*** Opening Record extracts ***

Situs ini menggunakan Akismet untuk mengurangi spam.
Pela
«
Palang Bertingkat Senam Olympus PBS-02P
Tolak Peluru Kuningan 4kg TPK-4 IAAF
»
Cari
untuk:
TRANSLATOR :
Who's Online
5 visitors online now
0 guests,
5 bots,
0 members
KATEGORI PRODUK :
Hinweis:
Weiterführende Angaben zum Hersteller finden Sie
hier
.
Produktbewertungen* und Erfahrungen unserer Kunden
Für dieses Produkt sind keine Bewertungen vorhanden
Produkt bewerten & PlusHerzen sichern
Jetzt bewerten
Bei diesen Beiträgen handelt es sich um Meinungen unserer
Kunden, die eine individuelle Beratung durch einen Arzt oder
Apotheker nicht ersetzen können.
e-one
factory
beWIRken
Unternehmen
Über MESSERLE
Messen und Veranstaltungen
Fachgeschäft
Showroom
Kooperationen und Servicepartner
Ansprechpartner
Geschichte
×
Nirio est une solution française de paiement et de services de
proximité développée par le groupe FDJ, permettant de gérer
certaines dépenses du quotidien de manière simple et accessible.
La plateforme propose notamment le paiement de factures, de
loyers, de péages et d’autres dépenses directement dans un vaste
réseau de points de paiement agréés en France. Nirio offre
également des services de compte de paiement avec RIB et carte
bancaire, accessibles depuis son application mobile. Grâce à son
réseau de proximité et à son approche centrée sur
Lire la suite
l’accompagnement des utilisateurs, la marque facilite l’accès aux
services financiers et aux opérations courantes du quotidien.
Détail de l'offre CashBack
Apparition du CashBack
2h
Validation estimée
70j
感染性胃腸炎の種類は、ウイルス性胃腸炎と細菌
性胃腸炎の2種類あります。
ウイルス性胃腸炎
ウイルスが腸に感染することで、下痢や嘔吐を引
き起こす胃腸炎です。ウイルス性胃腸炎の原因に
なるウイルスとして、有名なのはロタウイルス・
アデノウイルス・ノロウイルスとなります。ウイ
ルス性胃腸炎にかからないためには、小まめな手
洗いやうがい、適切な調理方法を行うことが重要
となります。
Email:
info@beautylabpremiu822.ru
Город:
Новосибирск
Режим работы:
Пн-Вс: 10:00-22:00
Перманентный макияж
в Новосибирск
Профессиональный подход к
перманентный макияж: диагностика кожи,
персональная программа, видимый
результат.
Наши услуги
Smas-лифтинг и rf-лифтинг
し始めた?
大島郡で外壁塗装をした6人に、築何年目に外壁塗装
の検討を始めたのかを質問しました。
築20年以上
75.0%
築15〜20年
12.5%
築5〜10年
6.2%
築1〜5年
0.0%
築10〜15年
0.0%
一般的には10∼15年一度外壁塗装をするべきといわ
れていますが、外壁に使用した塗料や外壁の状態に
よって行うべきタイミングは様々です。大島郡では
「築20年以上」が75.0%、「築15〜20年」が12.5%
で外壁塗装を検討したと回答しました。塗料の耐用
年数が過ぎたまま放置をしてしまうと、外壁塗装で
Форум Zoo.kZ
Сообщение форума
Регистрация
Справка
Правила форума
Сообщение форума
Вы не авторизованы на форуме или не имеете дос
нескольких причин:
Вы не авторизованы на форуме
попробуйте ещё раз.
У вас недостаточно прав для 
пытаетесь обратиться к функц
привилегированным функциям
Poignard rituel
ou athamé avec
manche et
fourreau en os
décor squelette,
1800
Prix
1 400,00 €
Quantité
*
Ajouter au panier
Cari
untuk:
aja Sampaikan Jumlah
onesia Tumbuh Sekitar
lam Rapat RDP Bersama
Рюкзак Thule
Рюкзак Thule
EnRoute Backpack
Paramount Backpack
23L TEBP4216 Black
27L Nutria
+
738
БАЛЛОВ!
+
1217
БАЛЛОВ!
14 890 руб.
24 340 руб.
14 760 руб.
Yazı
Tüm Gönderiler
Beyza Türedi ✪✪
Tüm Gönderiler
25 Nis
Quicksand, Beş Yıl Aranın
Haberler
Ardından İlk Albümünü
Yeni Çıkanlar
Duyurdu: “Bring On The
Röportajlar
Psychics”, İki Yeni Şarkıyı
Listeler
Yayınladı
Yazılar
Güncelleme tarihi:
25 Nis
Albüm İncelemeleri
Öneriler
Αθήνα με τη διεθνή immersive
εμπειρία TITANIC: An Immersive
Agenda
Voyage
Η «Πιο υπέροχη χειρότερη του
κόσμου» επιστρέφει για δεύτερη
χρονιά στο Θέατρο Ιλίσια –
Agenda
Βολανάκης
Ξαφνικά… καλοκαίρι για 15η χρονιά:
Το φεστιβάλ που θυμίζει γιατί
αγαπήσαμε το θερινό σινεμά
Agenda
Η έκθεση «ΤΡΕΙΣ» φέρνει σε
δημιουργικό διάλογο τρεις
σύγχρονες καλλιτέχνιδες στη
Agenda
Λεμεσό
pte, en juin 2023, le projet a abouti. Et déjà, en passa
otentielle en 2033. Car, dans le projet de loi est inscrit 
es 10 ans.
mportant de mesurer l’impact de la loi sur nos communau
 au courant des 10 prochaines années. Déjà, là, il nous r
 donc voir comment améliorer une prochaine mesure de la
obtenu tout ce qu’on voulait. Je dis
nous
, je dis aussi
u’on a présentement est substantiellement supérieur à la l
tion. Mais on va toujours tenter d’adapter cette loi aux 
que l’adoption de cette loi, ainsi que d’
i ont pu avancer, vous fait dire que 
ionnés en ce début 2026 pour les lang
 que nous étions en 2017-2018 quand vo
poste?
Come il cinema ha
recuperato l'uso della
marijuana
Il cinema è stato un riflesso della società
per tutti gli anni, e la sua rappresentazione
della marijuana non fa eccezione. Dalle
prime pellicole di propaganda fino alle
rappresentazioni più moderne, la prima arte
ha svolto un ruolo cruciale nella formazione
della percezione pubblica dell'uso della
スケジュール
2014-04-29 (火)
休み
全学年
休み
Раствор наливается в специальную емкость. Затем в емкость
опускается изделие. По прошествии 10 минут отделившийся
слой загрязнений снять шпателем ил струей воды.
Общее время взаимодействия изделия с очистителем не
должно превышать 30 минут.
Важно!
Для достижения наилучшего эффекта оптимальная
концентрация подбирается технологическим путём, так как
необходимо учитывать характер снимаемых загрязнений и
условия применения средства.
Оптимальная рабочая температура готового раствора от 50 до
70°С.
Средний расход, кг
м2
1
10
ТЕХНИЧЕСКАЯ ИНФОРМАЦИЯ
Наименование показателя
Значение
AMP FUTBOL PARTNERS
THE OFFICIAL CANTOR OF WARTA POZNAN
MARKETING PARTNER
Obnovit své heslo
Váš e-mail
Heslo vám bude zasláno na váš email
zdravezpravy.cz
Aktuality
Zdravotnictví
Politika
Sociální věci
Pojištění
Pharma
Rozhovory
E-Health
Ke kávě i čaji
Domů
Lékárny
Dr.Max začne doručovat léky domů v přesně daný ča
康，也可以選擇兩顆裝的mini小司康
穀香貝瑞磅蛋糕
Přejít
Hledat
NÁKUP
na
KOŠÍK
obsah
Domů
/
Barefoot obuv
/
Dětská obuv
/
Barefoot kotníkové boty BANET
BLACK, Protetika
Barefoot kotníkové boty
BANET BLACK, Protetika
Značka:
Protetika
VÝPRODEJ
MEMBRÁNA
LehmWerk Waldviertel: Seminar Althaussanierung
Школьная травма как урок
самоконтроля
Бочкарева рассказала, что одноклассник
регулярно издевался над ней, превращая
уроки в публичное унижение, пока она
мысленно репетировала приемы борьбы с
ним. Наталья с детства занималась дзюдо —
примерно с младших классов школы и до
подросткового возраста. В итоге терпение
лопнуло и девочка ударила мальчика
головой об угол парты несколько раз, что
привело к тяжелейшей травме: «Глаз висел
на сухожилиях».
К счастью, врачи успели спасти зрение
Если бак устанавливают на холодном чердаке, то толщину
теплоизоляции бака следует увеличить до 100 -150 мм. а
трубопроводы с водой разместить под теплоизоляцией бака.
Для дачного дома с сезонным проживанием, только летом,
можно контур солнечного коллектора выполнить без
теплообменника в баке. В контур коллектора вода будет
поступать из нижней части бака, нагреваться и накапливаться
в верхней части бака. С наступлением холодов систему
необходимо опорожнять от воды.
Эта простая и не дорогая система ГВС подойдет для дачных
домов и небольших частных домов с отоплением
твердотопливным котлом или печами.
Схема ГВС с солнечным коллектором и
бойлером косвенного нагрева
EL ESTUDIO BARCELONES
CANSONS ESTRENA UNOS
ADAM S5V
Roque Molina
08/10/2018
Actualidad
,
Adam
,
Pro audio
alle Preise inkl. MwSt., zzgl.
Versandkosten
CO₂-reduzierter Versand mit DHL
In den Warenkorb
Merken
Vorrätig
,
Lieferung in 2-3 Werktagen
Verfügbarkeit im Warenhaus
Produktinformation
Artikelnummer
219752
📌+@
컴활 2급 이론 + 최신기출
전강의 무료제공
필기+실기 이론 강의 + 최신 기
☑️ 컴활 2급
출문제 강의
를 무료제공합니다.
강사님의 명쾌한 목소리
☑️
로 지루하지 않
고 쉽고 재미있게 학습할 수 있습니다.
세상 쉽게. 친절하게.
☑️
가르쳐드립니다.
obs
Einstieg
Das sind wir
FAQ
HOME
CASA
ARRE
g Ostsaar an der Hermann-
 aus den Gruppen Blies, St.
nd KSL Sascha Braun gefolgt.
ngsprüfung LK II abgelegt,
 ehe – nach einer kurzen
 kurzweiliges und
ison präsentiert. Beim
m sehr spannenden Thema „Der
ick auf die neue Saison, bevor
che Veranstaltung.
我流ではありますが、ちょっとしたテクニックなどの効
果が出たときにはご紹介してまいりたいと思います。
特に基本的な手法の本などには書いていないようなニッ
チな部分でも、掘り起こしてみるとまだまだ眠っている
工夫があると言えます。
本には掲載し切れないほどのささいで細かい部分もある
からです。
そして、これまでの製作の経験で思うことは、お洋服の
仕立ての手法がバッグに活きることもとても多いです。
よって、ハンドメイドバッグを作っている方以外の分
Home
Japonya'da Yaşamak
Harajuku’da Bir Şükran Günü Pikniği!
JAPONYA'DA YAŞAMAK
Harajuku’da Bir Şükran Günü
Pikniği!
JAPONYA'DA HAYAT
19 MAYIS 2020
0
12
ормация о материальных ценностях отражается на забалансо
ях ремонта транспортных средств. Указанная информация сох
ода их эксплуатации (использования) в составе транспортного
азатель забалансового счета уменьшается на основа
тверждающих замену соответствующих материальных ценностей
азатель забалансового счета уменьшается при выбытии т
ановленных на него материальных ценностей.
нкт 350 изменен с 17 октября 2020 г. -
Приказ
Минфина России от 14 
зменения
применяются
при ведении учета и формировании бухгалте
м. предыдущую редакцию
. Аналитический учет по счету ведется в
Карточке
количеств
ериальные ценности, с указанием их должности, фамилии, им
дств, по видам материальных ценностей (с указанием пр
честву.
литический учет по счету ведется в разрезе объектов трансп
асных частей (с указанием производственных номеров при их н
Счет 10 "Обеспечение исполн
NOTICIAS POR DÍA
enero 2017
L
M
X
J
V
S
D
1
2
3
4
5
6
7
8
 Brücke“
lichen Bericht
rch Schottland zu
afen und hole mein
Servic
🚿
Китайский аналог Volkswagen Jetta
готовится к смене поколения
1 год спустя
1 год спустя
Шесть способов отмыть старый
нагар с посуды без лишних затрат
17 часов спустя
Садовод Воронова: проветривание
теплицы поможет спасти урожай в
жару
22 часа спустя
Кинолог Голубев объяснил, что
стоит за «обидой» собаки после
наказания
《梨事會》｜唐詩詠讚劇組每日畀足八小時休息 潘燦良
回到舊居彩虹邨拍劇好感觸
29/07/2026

*** Closing Record extracts ***

■ Exercise goal ■
Write out, character for character, every line from the beginning of the records through the line that contains "Nirio est une", with both ends included.

■ Answer for the task ■
Situs ini menggunakan Akismet untuk mengurangi spam.
Pela
«
Palang Bertingkat Senam Olympus PBS-02P
Tolak Peluru Kuningan 4kg TPK-4 IAAF
»
Cari
untuk:
TRANSLATOR :
Who's Online
5 visitors online now
0 guests,
5 bots,
0 members
KATEGORI PRODUK :
Hinweis:
Weiterführende Angaben zum Hersteller finden Sie
hier
.
Produktbewertungen* und Erfahrungen unserer Kunden
Für dieses Produkt sind keine Bewertungen vorhanden
Produkt bewerten & PlusHerzen sichern
Jetzt bewerten
Bei diesen Beiträgen handelt es sich um Meinungen unserer
Kunden, die eine individuelle Beratung durch einen Arzt oder
Apotheker nicht ersetzen können.
e-one
factory
beWIRken
Unternehmen
Über MESSERLE
Messen und Veranstaltungen
Fachgeschäft
Showroom
Kooperationen und Servicepartner
Ansprechpartner
Geschichte
×
Nirio est une solution française de paiement et de services de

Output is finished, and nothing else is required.